The Class B notes, rated A by the agencies, will only receive principal payments after the full balance of the Class A notes is paid off. The Class C notes are rated BBB by KBRA and DBRS; they are unrated by S&P.

SoFi has increased the subordination levels of the Class A notes to boost total initial hard credit enhancement to 32.9% from 29.3%. The starting overcollateralization level of 9.25% will grow to a target level of 12% over the deal’s life.

The pool characteristics include a weighted average FICO of 743 (the highest yet for a SoFi consumer-loan asset-backed transaction); an average income of $135,637 and free cash flow of $5,039 for the borrowers. The average loan size was $32,181.

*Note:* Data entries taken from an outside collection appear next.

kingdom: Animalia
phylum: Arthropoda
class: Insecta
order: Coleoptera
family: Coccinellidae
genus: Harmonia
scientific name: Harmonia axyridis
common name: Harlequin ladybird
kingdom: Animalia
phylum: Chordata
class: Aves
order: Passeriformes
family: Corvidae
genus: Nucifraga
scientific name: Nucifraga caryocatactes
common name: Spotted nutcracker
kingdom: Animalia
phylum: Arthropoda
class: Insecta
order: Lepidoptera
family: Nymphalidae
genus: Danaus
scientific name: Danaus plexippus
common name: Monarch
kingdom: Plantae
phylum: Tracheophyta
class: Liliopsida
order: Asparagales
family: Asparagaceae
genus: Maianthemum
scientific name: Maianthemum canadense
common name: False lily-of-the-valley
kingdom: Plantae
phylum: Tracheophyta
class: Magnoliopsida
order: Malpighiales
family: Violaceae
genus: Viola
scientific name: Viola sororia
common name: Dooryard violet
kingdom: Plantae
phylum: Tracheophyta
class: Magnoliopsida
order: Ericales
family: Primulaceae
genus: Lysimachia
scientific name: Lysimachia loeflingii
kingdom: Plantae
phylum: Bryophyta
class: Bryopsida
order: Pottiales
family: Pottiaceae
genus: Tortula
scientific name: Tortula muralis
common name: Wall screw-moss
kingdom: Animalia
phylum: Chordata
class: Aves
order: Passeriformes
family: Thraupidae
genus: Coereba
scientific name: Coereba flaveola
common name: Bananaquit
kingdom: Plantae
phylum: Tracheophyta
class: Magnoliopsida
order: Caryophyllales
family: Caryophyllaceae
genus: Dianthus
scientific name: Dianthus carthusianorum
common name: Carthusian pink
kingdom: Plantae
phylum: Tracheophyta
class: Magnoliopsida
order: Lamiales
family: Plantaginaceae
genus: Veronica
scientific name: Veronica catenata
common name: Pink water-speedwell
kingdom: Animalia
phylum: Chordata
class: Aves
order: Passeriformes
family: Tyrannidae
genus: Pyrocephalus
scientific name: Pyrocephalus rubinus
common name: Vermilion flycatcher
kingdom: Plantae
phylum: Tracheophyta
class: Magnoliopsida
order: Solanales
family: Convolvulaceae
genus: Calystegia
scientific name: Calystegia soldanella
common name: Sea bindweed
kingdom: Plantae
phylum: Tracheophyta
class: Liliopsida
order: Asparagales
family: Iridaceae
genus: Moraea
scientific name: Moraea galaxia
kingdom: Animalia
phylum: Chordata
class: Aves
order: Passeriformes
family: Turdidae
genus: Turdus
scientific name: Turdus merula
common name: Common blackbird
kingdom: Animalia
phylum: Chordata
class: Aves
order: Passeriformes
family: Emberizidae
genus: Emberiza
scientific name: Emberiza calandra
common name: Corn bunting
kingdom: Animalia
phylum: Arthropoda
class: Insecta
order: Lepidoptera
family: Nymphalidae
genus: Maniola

Underwriters on the transaction are JPMorgan, Citigroup, Deutsche Bank and Goldman Sachs.

S&P has projected a 9.45% base-case default rate on the deal. KBRA expects losses in the range of 6.7%-8.7%, down from its estimate of 6.9%-8.9% for SoFi’s prior securitization. For DBRS, the projection is 7.45%.

Since beginning consumer-loan offerings in 2015, SoFi has lined up $2.29 billion in borrowing capacity from eight warehouse lenders to fund personal loans (it has separate warehouses totaling $2.42 billion for private-education loans and $725 million to fund mortgages). As of Jan. 31, 2018, SoFi had originated approximately $9.9 billion in personal loans to approximately 266,690 different borrowers, according to S&P.

Although the second consumer-loan securitization of the year for SoFi, the 2018-2 deal is the first since Anthony Noto joined the company as chief executive in February. Mike Cagney, SoFi’s co-founder and previous chairman and CEO, resigned in September 2017 under allegations of sexual misconduct.